The first paragraph on its own fits quite well, given the average amount of article-reading that happens here.


I think the title should definitely be changed to not be misleading ;)


What do you mean this isn't a new variant of waveform collapse for procedural random generation?


Big ups for using the same colors as Developer Tools to denote margin, padding, etc


I've been in finance too long, my first thought was this is about margin calls on short positions.


Same.


I wish there would be a "lower level" language all CSS and HTML could be translated to, so both levels could have a "reasonable" formal specification...


FWIW, while there are unfortunately only very few attempts at formalizing CSS, there's at least an unofficial, unreviewed (?), partial formal semantics for (CSS 2-era) float layout based on z3 SMT and Racket you can take a look at to get a flavor, though it isn't receiving further development.

[1]: https://github.com/uwplse/cassius

[2]: https://pavpanchekha.com/blog/css-floats.html


That would be amazing.

It would finally allow for competition in languages/paradigms.
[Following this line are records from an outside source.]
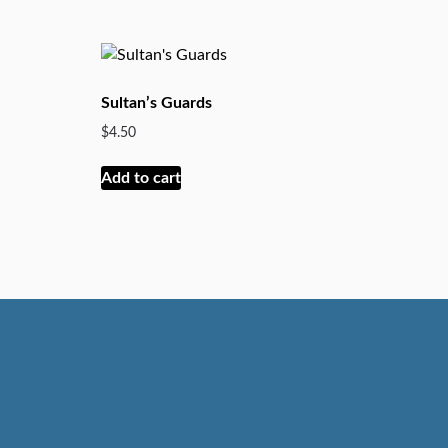
Sultan’s Guards
$
4.50
Add to cart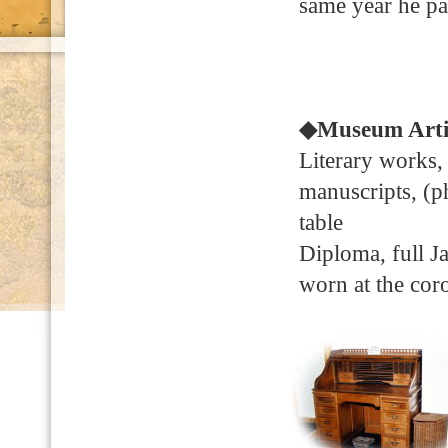
same year he pa
◆Museum Arti
Literary works,
manuscripts, (ph
table
Diploma, full Ja
worn at the cor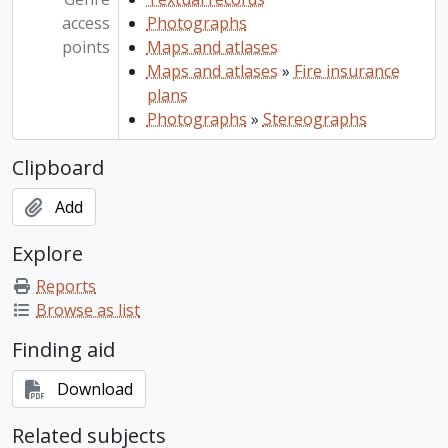
access
Photographs
points
Maps and atlases
Maps and atlases
»
Fire insurance
plans
Photographs
»
Stereographs
Clipboard
Add
Explore
Reports
Browse as list
Finding aid
Download
Related subjects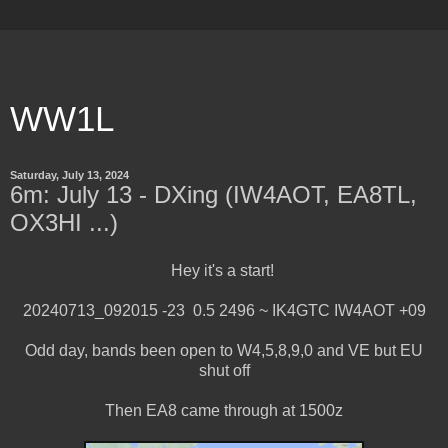
WW1L
Saturday, July 13, 2024
6m: July 13 - DXing (IW4AOT, EA8TL,
OX3HI ...)
Hey it's a start!
20240713_092015 -23 0.5 2496 ~ IK4GTC IW4AOT +09
Odd day, bands been open to W4,5,8,9,0 and VE but EU
shut off
Then EA8 came through at 1500z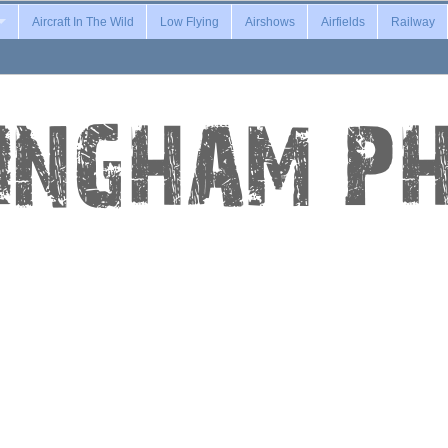
Aircraft In The Wild
Low Flying
Airshows
Airfields
Railway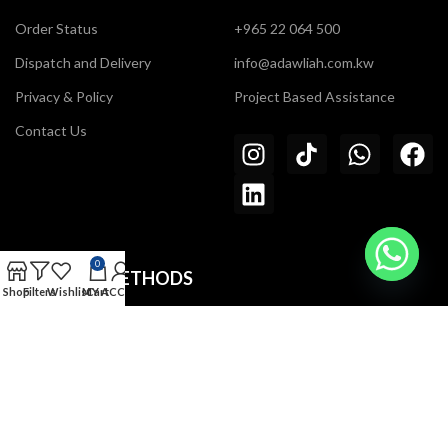
Order Status
+965 22 064 500
Dispatch and Delivery
info@adawliah.com.kw
Privacy & Policy
Project Based Assistance
Contact Us
0
PAYMENT METHODS
Shop
Filters
Wishlist
MY ACCOUNT
Cart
And we could write modern languages from scratch.


Someone was watching "The Horror Of Margins In CSS" on YT...


CSS is a testament to over-engineering.


You should try actually implementing packing, layout and size allocation algorithms sometime, if you have not.

We have our own Canvas (aka scene graph) object inside Ardour and attempting to implement all of the above there showed how delightful most of CSS is, and how necessary.